If your child has been successful in achieving a place at their preferred school, you will receive a letter notifying you of the fact.
If your child is not successful with their first choice, their name will be placed on the list for the next school you have specified. At this point, the second-choice school will take candidates who have put them as first preference, so you are likely to be at the end of the list.
This will also apply to your third-choice school if your child is not successful with the second.
The Appeals Process
Notification of the Appeals Process
If your child was unsuccessful with an application to an LA school, you should automatically receive details of the appeals procedure.

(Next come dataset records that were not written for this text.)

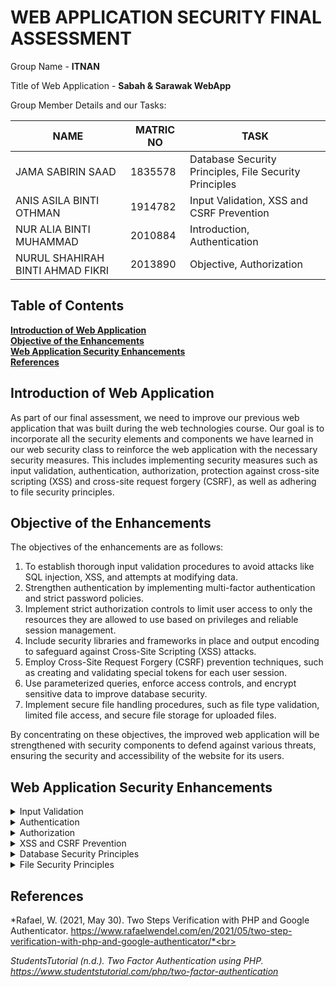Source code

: # WEB APPLICATION SECURITY FINAL ASSESSMENT

Group Name - **ITNAN**<br>

Title of Web Application - **Sabah & Sarawak WebApp**<br>

Group Member Details and our Tasks:

NAME                          |MATRIC NO                      | TASK                    |
-------------------------------|-----------------------------|-----------------------------|
JAMA SABIRIN SAAD         |1835578          |Database Security Principles, File Security Principles |
ANIS ASILA BINTI OTHMAN          |    1914782         |Input Validation, XSS and CSRF Prevention       |
NUR ALIA BINTI MUHAMMAD   |2010884 |Introduction, Authentication  |
NURUL SHAHIRAH BINTI AHMAD FIKRI|2013890  |Objective, Authorization |

## Table of Contents
**[Introduction of Web Application](#introduction-of-web-application)**<br>
**[Objective of the Enhancements](#objective-of-the-enhancements)**<br>
**[Web Application Security Enhancements](#web-application-security-enhancements)**<br>
**[References](#references)**<br>

## Introduction of Web Application

As part of our final assessment, we need to improve our previous web application that was built during the web technologies course. Our goal is to incorporate all the security elements and components we have learned in our web security class to reinforce the web application with the necessary security measures. This includes implementing security measures such as input validation, authentication, authorization, protection against cross-site scripting (XSS) and cross-site request forgery (CSRF), as well as adhering to file security principles.

## Objective of the Enhancements

The objectives of the enhancements are as follows:
  1. To establish thorough input validation procedures to avoid attacks like SQL injection, XSS, and attempts at modifying data.
  2. Strengthen authentication by implementing multi-factor authentication and strict password policies.
  3. Implement strict authorization controls to limit user access to only the resources they are allowed to use based on  privileges  and reliable session management.
  4. Include security libraries and frameworks in place and output encoding to safeguard against Cross-Site Scripting (XSS) attacks.
  5. Employ Cross-Site Request Forgery (CSRF) prevention techniques, such as creating and validating special tokens for each user session.
  6. Use parameterized queries, enforce access controls, and encrypt sensitive data to improve database security.
  7. Implement secure file handling procedures, such as file type validation, limited file access, and secure file storage for uploaded files.

By concentrating on these objectives, the improved web application will be strengthened with security components to defend against various threats, ensuring the security and accessibility of the website for its users.

## Web Application Security Enhancements

<details><summary>Input Validation</summary>
For Input Validation, a couple of measures have been implemented in this web application:

1. RegEx:
   
</details>

<details><summary>Authentication</summary>
Based on the files prior to the enhancement, it is evident that the web app lacked authentication implementation. As a result, the web app was insecure and accessible to anyone without tracking or confirming the users' identities. To address this issue, we introduced an authentication function to our web app (files: registerdb.php [for register] & connect.php [for login]). This function assesses whether a subject has the authorization to perform operations on specific objects. To log in, users are required to register their personal information such as name, username, password, and residency. Initially, we designed or reviewed the authentication mechanism to ensure it accurately identifies users and validates their identity using a robust and appropriate process. Additionally, we ensured that the authentication system adheres to industry best practices by not storing the password in plaintext and using a strong hash (file: registerdb.php line 33). Furthermore, we enforce strict password policies to enhance security. This includes setting a minimum password length of 8 characters and implementing minimum password complexity requirements (file: registerlogin.php line 11-25).

</details>

<details><summary>Authorization</summary>
User authorization is implemented in the provided code using a PHP session and a MySQL database. It begins by creating a database connection before determining whether a form has been submitted. If the login form is submitted, the system retrieves the username and password, cleans them up to avoid SQL injection, hashes the password, and then evaluates the values with the database's information. The user is redirected to the homepage if the login is successful and the username and password are saved in session variables. If the login attempt is unsuccessful, an error message is shown. As an alternative, if the OTP request form is submitted, a random OTP is generated, saved in a session variable, and sent via email. Messages of success or failure are displayed in accordance. By verifying user credentials and implementing session-based authentication, the code assures secure authorization.
</details>

<details><summary>XSS and CSRF Prevention</summary>
For XSS and CSRF prevention, a couple of measures have been implemented in this web application:
  
1. Implementing CSP: A further layer of protection that aids in the detection and mitigation of specific attack types, such as data injection and cross-site scripting (XSS) assaults. These assaults are used for a variety of purposes, including virus delivery, site defacement, and data theft. The implementation has been done at HTML <meta> tag for same origin policy.

2. CSRF Token: Web attacks called CSRF attacks, which target end users via malicious links, are risky. Attackers can use a variety of methods to send CSRF links, including JavaScript, web pages, forums, blog comments, and social media posts. The user is already logged in when they click the link, which takes them to a dangerous website. This link's objective is to force the user to carry out undesired actions on the website.
 
  
</details> 

<details><summary>Database Security Principles</summary>
To prevent sql injection attacks, the following measures have been implemented in the context of this web application project: 
  
The first step is to avoid accepting single quotation characters and boolean conditions in web applications. This type of attack can be avoided by using input sanitization methods on both the server and client sides. The input sanitization method ensures that special characters in SQL queries are escaped by using the mysqli_real-escape_string function. Second, is modifying the administrator's permitted privileges and monitoring it based on crucial admin permissions such as edit, update, and delete the database. 

</details>
  
<details><summary>File Security Principles</summary>
Below are the security measures taken on the files of the web application
  
1. Clearing the cache : The cache holds temporary data from websites that users visits, and an attacker can access user data stored in the cache, such as login credentials. Clearing the user's browser cache prevents unauthorized users from accessing specific files when they are not logged into the system. When a user logs out of the system, the session and login credentials are deleted. These also prevent attackers from performing forceful browsing to get access to system files and modify them.
  
2. Disable error: If PHP error messages are not disabled in user's browsers, an attacker might attempt to read any sensitive information from the error messages, such as table names if those tables are not present in the database. We may prevent PHP errors from being displayed in user web browsers by altering the apache web server configuration file.

3. Disable directory listing: Listing the files in the directory can lead to a vulnerability. When enabled , it shows the contents of directories without index files. If directory listing is not disabled, attackers can read and edit certain files. One of the steps taken to prevent listing directory files is the implementation of .htaccess file. Another step is setting up the Apache configuration file so that it directs users to authpage.php when they access the web application.

</details>

## References

 *Rafael, W. (2021, May 30). Two Steps Verification with PHP and Google Authenticator. https://www.rafaelwendel.com/en/2021/05/two-step-verification-with-php-and-google-authenticator/*<br>
 
 *StudentsTutorial (n.d.). Two Factor Authentication using PHP. https://www.studentstutorial.com/php/two-factor-authentication*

Although the appeals process is often described as informal, don’t confuse ‘friendly’ with informal. There is a formal timetable that must be adhered to and all paperwork will need to be submitted by the specified dates.
Before making a formal appeal, you should consider the likelihood of success. If you have not been given the information, ask how close your child came to the pass mark.
Children who are close to the pass mark are sometimes offered a place on the waiting list. This is worth taking up as your child may still be successful – some of the accepted candidates may drop out.
Appealing the Decision
The school will have decided on a number of criteria with which to assess appeals submitted. It is essential that you check the school prospectus to understand what these are before appealing. It is the job of the LA to ensure that these criteria are applied impartially.
Parents are often asked to attend a meeting with the panel where they are allowed to ask questions and produce evidence to back the appeal. Any evidence you present will need to be sent to both the school and panel before the meeting.
There are a number of specialist companies that can help you in putting your appeal together, or you can do this on your own.
Organizations that can help with free advice include the Advisory Centre for Education (ACE). A wide selection of private companies specialize in supporting families in submitting appeals for a fee.
Putting the Appeal Together
Your appeal should clearly address all the criteria you have been asked to meet, in the order in which they have been presented to you. This should be presented as a formal document.
For example, if one of the criteria is that your home must be within the catchment area, you should supply an Ordnance Survey map, giving exact details of the distance from your house to the school, to support your case.
Countdown to the Hearing
- Once you have submitted your appeal, the admission authority must write to you at least ten school days before the hearing to confirm the date.
- At least seven school days before the hearing, the clerk must send you all the appeals documents to review. These will outline the school’s reasons for not being able to offer your child a place.
- At least three school days before the hearing you will receive notification of who will be sitting on the appeals panel.
The Appeal Hearing
The appeal hearing can last from 30 minutes to two hours.
The panel for LA schools is independent. After hearing your case, they will make their decision on the basis of whether your child or the school is likely to ‘suffer’ the most (for example, whether or not the addition of your child would be problematic for the education of the existing intake).